## Requisitos do exercício
Extraia do texto sobre a religiosidade no Brasil, sem alterar nada, todo o trecho que vai desde "O cantor e compositor" até "o último censo.", inclusive.

## Trecho do documento
O cantor e compositor Gilberto Gil, em sua música Se eu quiser falar com Deus, define
muito bem a religião. Segundo ele, esse projeto humano é uma tentativa de
“subir aos céus sem cordas pra segurar”. De acordo com os versos do artista
baiano, o resultado dessa busca será “nada, nada, nada, nada do que eu pensava
encontrar”. Concordo plenamente com Gilberto Gil – tal comportamento chama-se
religiosidade, e o único resultado que se obtém dela é a frustração. Isso dá o
que pensar no momento em que sabemos que 92% dos brasileiros têm algum tipo de
envolvimento com a religião – sendo que mais de 42 milhões deles se declaram
evangélicos, segundo o último censo.
A partir destes números, poderíamos definir o brasileiro
como um povo altamente religioso, e com um crescente viés evangélico. Ou seja,
a religiosidade evangélica tornou-se expressiva no contexto nacional, e se faz
presente nos mais variados segmentos de nossa sociedade. No entanto, podemos
ser induzidos a dois grandes equívocos na nossa percepção acerca dessa presença
e influência. O primeiro é o de acreditar que a palavra de Deus é algo que
precisa ser ouvido, compreendido e acolhido somente por aqueles que se
encontram do lado de fora das chamadas igrejas evangélicas. A pressuposição
básica é a de que os que se encontram dentro de nossos templos – de
preferência, vinculados ao rol de membros – estão ali justamente porque já
ouviram, compreenderam e se renderam ao Evangelho.

## Itens extraídos
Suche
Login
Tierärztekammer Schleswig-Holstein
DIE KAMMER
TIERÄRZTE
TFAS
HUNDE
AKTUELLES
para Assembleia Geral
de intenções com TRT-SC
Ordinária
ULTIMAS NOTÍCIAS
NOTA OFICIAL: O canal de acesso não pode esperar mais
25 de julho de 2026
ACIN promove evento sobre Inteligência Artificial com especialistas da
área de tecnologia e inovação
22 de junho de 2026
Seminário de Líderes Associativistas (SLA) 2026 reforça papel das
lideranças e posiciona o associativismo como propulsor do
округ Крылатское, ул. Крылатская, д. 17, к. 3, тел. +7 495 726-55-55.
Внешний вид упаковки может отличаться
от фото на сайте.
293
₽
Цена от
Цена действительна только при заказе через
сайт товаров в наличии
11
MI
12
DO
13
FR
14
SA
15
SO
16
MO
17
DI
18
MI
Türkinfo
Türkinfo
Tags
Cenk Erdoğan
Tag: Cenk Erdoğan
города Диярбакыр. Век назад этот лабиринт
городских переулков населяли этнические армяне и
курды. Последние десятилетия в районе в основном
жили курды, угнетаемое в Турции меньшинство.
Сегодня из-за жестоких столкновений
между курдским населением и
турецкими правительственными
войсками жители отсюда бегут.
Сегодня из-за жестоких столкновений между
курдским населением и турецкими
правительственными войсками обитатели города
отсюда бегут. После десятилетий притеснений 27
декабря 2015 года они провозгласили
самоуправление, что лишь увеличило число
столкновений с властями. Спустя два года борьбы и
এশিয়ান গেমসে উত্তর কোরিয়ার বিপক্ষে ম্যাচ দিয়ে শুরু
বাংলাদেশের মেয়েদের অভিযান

## Resultado da tarefa
O cantor e compositor Gilberto Gil, em sua música Se eu quiser falar com Deus, define
muito bem a religião. Segundo ele, esse projeto humano é uma tentativa de
“subir aos céus sem cordas pra segurar”. De acordo com os versos do artista
baiano, o resultado dessa busca será “nada, nada, nada, nada do que eu pensava
encontrar”. Concordo plenamente com Gilberto Gil – tal comportamento chama-se
religiosidade, e o único resultado que se obtém dela é a frustração. Isso dá o
que pensar no momento em que sabemos que 92% dos brasileiros têm algum tipo de
envolvimento com a religião – sendo que mais de 42 milhões deles se declaram
evangélicos, segundo o último censo.